Identificados pai, madrasta, irmãs e sobrinho que foram brutalmente assassinados em Juiz de Fora
O crime ocorrido na última quarta-feira, dia 7 de janeiro, chocou a região de Juiz de Fora, em Minas Gerais, e ainda provoca perplexidade entre moradores e autoridades. Na manhã daquele dia, uma família inteira foi encontrada morta em um conjunto de casas localizado na Rua Rita Monteiro, no bairro Santa Cândida.
As vítimas eram conhecidas na comunidade pela vida discreta, tranquila e pela forte união familiar, o que tornou o caso ainda mais difícil de compreender. A violência e o silêncio que cercaram o episódio causaram profundo impacto na vizinhança.
Entre os mortos estão João Batista Fernandes Souza, de 74 anos, pastor evangélico aposentado; sua esposa, Neide Fernandes de Faria Souza, de 63; as filhas do casal, Mônica dos Santos Souza, de 47, e Rachel dos Santos Souza, de 44; além do neto, Gabriel Souza Costa, de apenas cinco anos. Todos foram assassinados a facadas dentro das residências onde viviam juntas.

O autor do crime foi identificado como Jonathas dos Santos Souza, de 42 anos, filho, irmão e tio das vítimas. Ele confessou os assassinatos às autoridades. Imagens de câmeras de segurança registraram o momento em que Jonathas surpreende uma das irmãs ao abrir o portão para sair de casa, a ataca e, em seguida, invade o imóvel.
De acordo com as investigações, o homem percorreu todos os cômodos das casas, atacando cada membro da família. O pai, João Batista, foi encontrado morto em seu quarto, onde estava deitado no momento da agressão.
Após cometer o crime, Jonathas retornou ao apartamento onde morava e foi preso em flagrante pela Polícia Militar. No local, os policiais encontraram as facas utilizadas no ataque, além de roupas sendo lavadas, possivelmente na tentativa de eliminar vestígios. Segundo os investigadores, o suspeito afirmou não estar arrependido e declarou que “fez o que tinha que fazer”.
Familiares relataram à polícia que Jonathas vinha apresentando comportamento estranho há cerca de um ano, com episódios de isolamento, irritação e mudanças repentinas de atitude. Apesar das suspeitas de possíveis transtornos mentais, não há, até o momento, laudo médico que comprove qualquer diagnóstico.

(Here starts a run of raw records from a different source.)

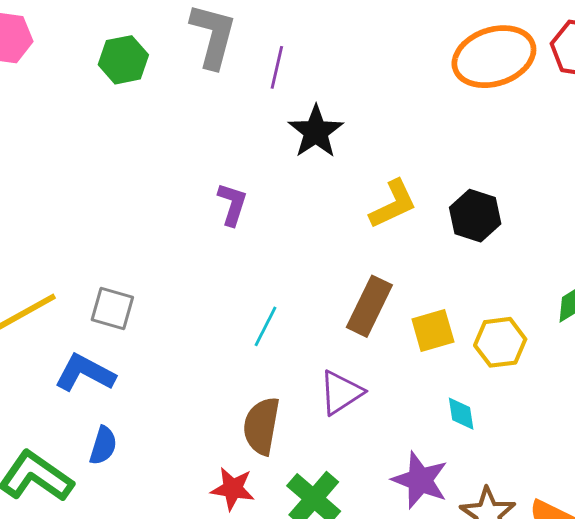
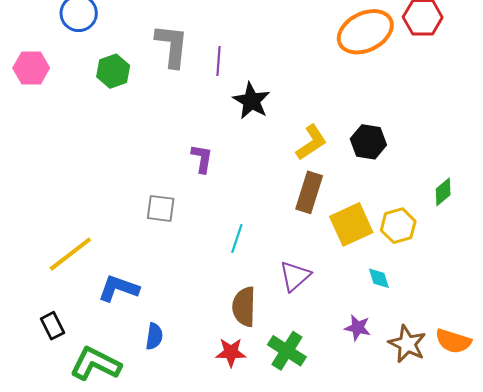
brown rectangle: (369, 306) -> (309, 192), moved
gray square: (112, 309) -> (161, 208), moved
yellow square: (433, 331) -> (351, 224), size x1.4
blue semicircle: (103, 446) -> (154, 336), moved
purple star: (420, 480) -> (358, 328), size x0.7

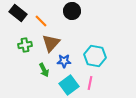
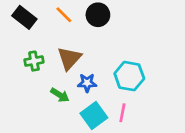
orange line: (41, 21) -> (64, 15), moved
green arrow: (44, 70) -> (60, 95), turned -32

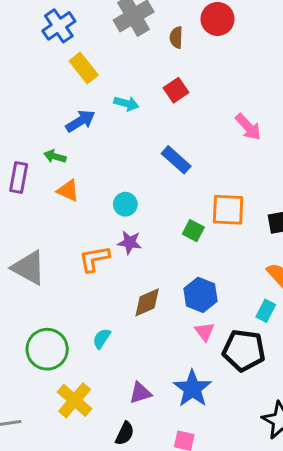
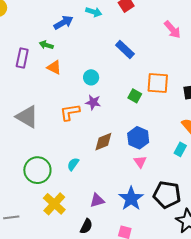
black pentagon: (244, 350) -> (167, 195), moved

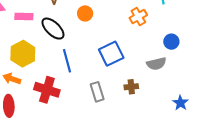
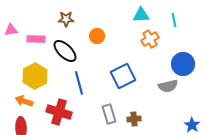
blue circle: (171, 42) -> (183, 64), size x1.5
brown cross: (131, 87) -> (134, 119), moved

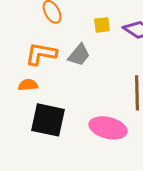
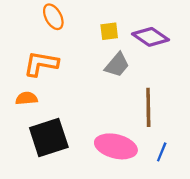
gray trapezoid: (79, 55) -> (117, 65), moved
black square: (48, 120) -> (49, 137), turned -30

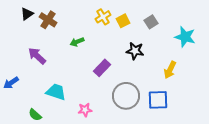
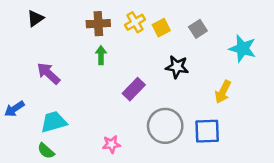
brown cross: (48, 20) -> (98, 24), moved, turned -36
green arrow: (77, 42) -> (101, 55), turned 112
cyan trapezoid: (56, 92) -> (54, 122), moved, turned -35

A Delegacia de Homicídios de Juiz de Fora segue investigando as motivações do crime e aguarda a conclusão de laudos periciais que possam ajudar a esclarecer as circunstâncias do ataque.
O caso gerou forte comoção na cidade, que ainda tenta assimilar a dimensão da tragédia. Moradores do bairro relataram surpresa e incredulidade diante da violência, especialmente por se tratar de uma família conhecida pela convivência pacífica.
Especialistas destacam que crimes cometidos dentro do ambiente familiar costumam envolver fatores complexos, como conflitos internos, sofrimento psicológico e ausência de acompanhamento adequado, o que reforça a importância de atenção à saúde mental.
Enquanto as investigações continuam, a tragédia deixa um alerta sobre a necessidade de identificação precoce de sinais de sofrimento emocional e de fortalecimento das redes de apoio, para evitar que situações silenciosas evoluam para desfechos irreversíveis.